------ Text section ------

Gus West loomed largest, the giant trunk of the family tree. A great-uncle had more details about the man’s exploits with the Railroad and the piles of money he and Alex Beatty supposedly bamboozled at slave auctions. An Ohio historian later wrote a book about the small towns in southern Ohio and told the same story. How Beatty helped West flee after selling him into slavery. How West settled maybe 16 families on his land.

Dennis says West turns up three times in the old Virginia race registries. He’s described as a “well-made” man, big and strong, which Dennis figures would explain the high bids he attracted.

He certainly had money. His first wife, Harriet, died young and was buried in the Greenfield Cemetery. Dennis went looking for the grave. “I was looking for a little headstone. But there was a great big monument over 6 feet tall!” The marker was etched with the words “Let me die the death of the righteous,” along with an odd symbol of a pointing hand.

------ Data ------

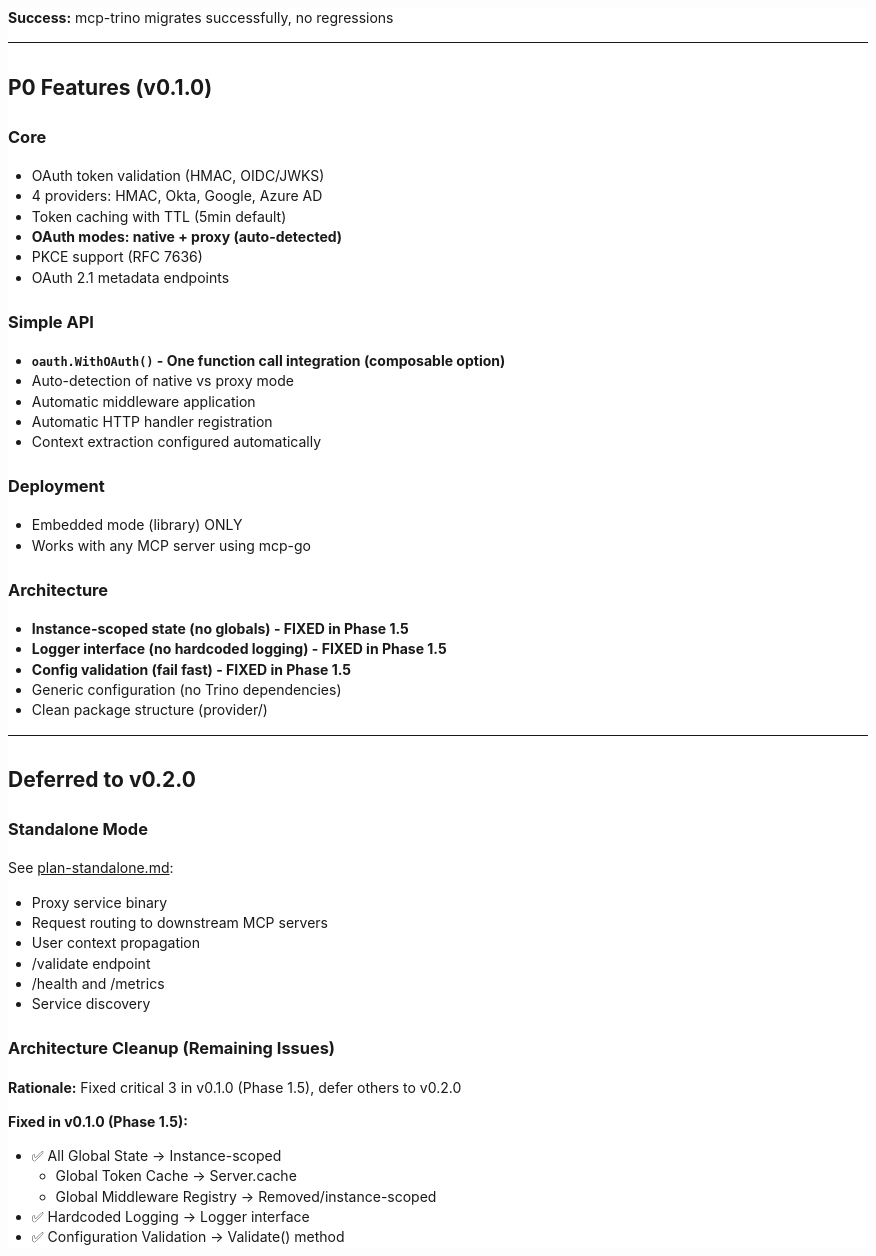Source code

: **Success:** mcp-trino migrates successfully, no regressions

---

## P0 Features (v0.1.0)

### Core
- OAuth token validation (HMAC, OIDC/JWKS)
- 4 providers: HMAC, Okta, Google, Azure AD
- Token caching with TTL (5min default)
- **OAuth modes: native + proxy (auto-detected)**
- PKCE support (RFC 7636)
- OAuth 2.1 metadata endpoints

### Simple API
- **`oauth.WithOAuth()` - One function call integration (composable option)**
- Auto-detection of native vs proxy mode
- Automatic middleware application
- Automatic HTTP handler registration
- Context extraction configured automatically

### Deployment
- Embedded mode (library) ONLY
- Works with any MCP server using mcp-go

### Architecture
- **Instance-scoped state (no globals) - FIXED in Phase 1.5**
- **Logger interface (no hardcoded logging) - FIXED in Phase 1.5**
- **Config validation (fail fast) - FIXED in Phase 1.5**
- Generic configuration (no Trino dependencies)
- Clean package structure (provider/)

---

## Deferred to v0.2.0

### Standalone Mode
See [plan-standalone.md](plan-standalone.md):
- Proxy service binary
- Request routing to downstream MCP servers
- User context propagation
- /validate endpoint
- /health and /metrics
- Service discovery

### Architecture Cleanup (Remaining Issues)
**Rationale:** Fixed critical 3 in v0.1.0 (Phase 1.5), defer others to v0.2.0

**Fixed in v0.1.0 (Phase 1.5):**
- ✅ All Global State → Instance-scoped
  - Global Token Cache → Server.cache
  - Global Middleware Registry → Removed/instance-scoped
- ✅ Hardcoded Logging → Logger interface
- ✅ Configuration Validation → Validate() method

------

[What you will do]
• A. In the passage about Gus West, what words were etched on the marker over Harriet's grave?
• B. Convert everything in the records from the line containing "### Architecture Cleanup (Remaining Issues)" down to the end of the records into a Markdown table with the columns n and Line, leaving out blank lines.
The text and the records come from unrelated sources.

[Answers provided]
• A. "Let me die the death of the righteous."

• B.
| n | Line |
|---|---|
| 1 | ### Architecture Cleanup (Remaining Issues) |
| 2 | **Rationale:** Fixed critical 3 in v0.1.0 (Phase 1.5), defer others to v0.2.0 |
| 3 | **Fixed in v0.1.0 (Phase 1.5):** |
| 4 | - ✅ All Global State → Instance-scoped |
| 5 |   - Global Token Cache → Server.cache |
| 6 |   - Global Middleware Registry → Removed/instance-scoped |
| 7 | - ✅ Hardcoded Logging → Logger interface |
| 8 | - ✅ Configuration Validation → Validate() method |